Search the records below for the word "hand", then return every line where it appears.

*** Block opens ***

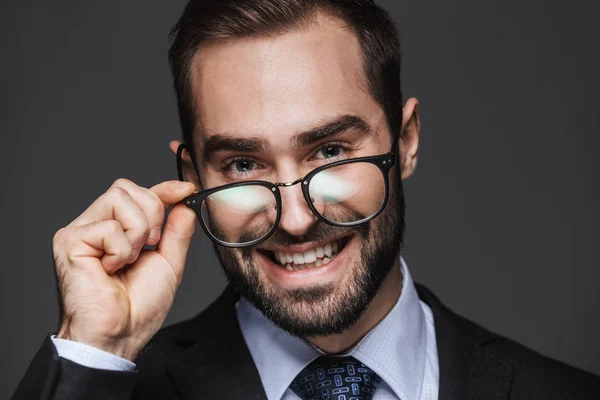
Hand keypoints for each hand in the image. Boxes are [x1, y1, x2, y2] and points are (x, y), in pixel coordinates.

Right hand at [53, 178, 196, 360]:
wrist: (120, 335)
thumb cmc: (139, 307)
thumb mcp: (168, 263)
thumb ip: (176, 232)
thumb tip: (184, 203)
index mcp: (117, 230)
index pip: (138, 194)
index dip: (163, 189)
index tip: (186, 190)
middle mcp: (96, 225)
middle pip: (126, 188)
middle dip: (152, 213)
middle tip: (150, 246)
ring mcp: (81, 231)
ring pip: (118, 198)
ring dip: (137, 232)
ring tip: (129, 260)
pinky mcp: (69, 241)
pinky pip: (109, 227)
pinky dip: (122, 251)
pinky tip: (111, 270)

*** Block closes ***
*** Block opens ***

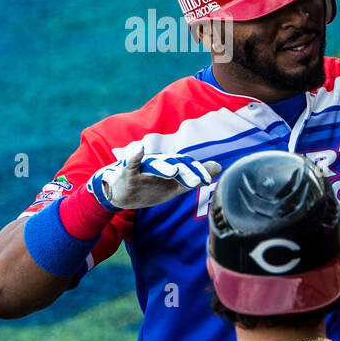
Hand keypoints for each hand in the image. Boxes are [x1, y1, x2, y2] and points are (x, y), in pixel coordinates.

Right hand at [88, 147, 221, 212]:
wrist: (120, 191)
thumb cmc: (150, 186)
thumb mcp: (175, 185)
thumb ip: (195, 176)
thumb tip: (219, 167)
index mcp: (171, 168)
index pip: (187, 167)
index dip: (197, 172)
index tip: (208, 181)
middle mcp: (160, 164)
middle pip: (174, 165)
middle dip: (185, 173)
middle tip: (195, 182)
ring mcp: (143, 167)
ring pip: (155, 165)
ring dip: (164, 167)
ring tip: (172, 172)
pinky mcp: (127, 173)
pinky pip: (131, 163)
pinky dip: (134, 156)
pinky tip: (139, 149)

*** Block closes ***

*Answer section*.
Hand keypoints for each hand in the image. Boxes are [x1, y1, x2, y2] and points are (x, y), in pixel coordinates.
Right hand at [53, 178, 196, 360]:
Hand keypoints for each hand in the image. Boxes are [x1, y1, x2, y2] and points are (x, y), in pixel coordinates.
Right hand at [88, 147, 221, 212]:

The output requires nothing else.